「第29回WBSC U18ベースボールワールドカップ」(30日開幕、韓国・機張)に出場する高校日本代表が28日、成田空港から大会の舞台へと旅立った。

 今夏の甲子園大会を沸かせた準V右腕の奥川恭伸投手(3年=星稜)は疲労を考慮し、いまだノースロー調整ながら「疲れも取れてきて不安もない。(去年の)悔しい思い出を今大会で晴らしたい」と意気込んだ。

 一方で、国内12球団のスカウトは、今夏の甲子園大会を沸かせた準V右腕の奥川恭伸投手(3年=星稜)の状態を気にかけている。

 22日の甲子園決勝(対履正社)を最後にノースロー調整が続いており、25日に合流した代表合宿中もキャッチボールすらなし。甲子園で投じた計512球からの肩、ヒジのダメージ回復に努めている。

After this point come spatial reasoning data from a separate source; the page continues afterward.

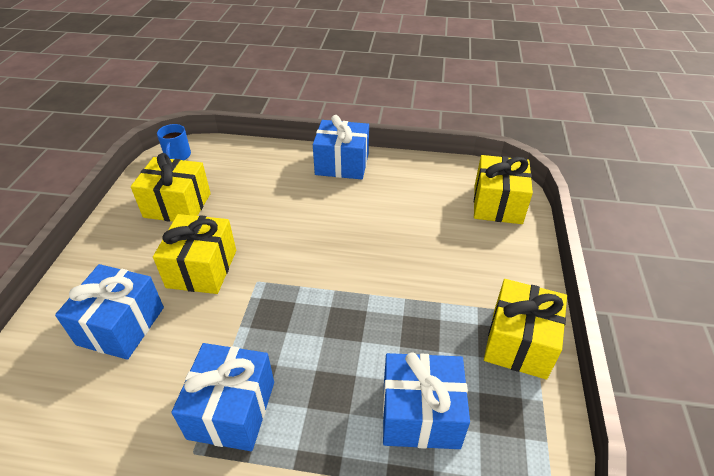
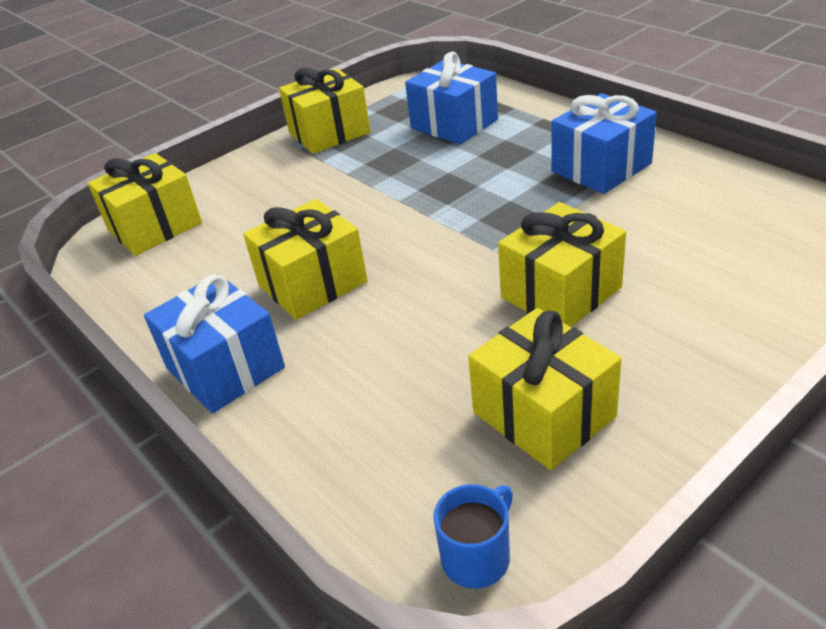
camera: 135 degrees left, 5 degrees down
(121, 326) = (694, 266): blue gift -> none
(352, 214) = (312, 283): none -> yellow gift

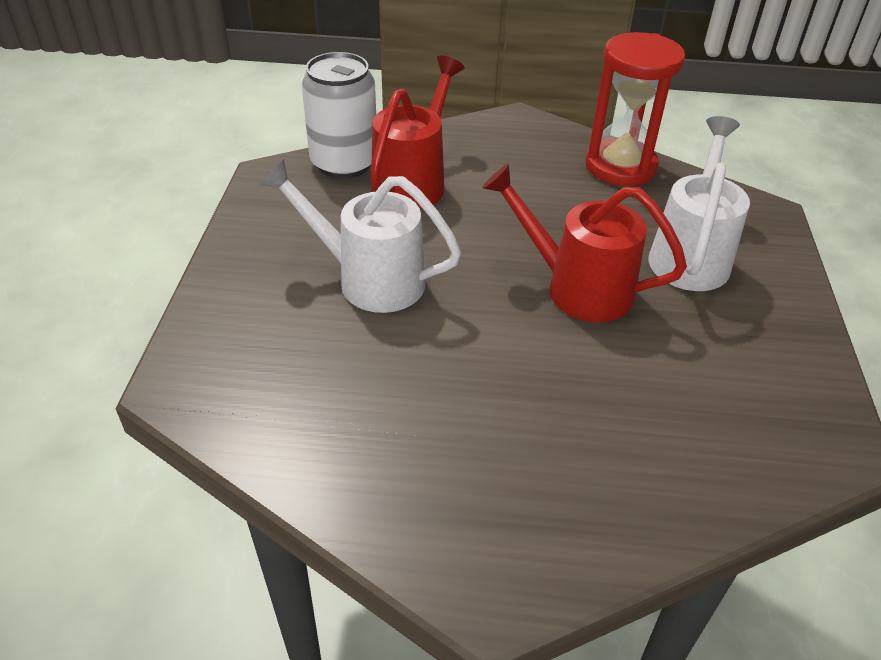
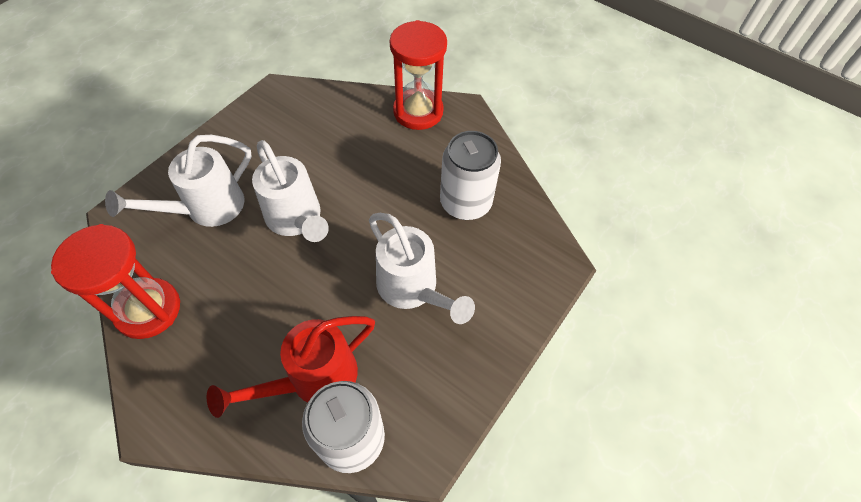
camera: 150 degrees left, 15 degrees up
(367, 408) = (465, 203): none -> white can
(570, 538) = (418, 112): none -> red hourglass
(577, 288) = (296, 219): red watering can -> white watering can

 永田監督は合宿中「奥川の場合は体との相談です。無理をさせるつもりはない。まだキャッチボールもしていないし、ここ(合宿)では、しっかり下半身をつくろうと。(起用法も)本人には伝えていません」と本大会での起用は全くの白紙であることを明言している。

 連日、代表合宿を視察してきたNPB球団のスカウトは「佐々木のマメとは違って、奥川の場合は今後もしっかり経過観察をしていかないといけないデリケートな問題。(合宿中に)キャッチボールもしないなんて、どこかおかしいのではと疑ってかからないといけない状況でしょう」と慎重に事の推移を見守っている。

 今秋のドラフトでは、よほどのチーム事情がない限り、佐々木、奥川、森下(明大)の3右腕に1位指名が集中することは、ほぼ確実。しかし、奥川の指名を回避せざるを得ない不安要素が発生したとなれば、奥川を最上位に位置づけている球団だけではなく、すべての球団は外れ1位までを含めた1位戦略の練り直しを余儀なくされる。

 奥川の“ノースロー問題”は、U18W杯で投手のやりくりに頭を悩ます永田監督とは別の視点で、国内12球団を悩ませる不安要素になりつつある。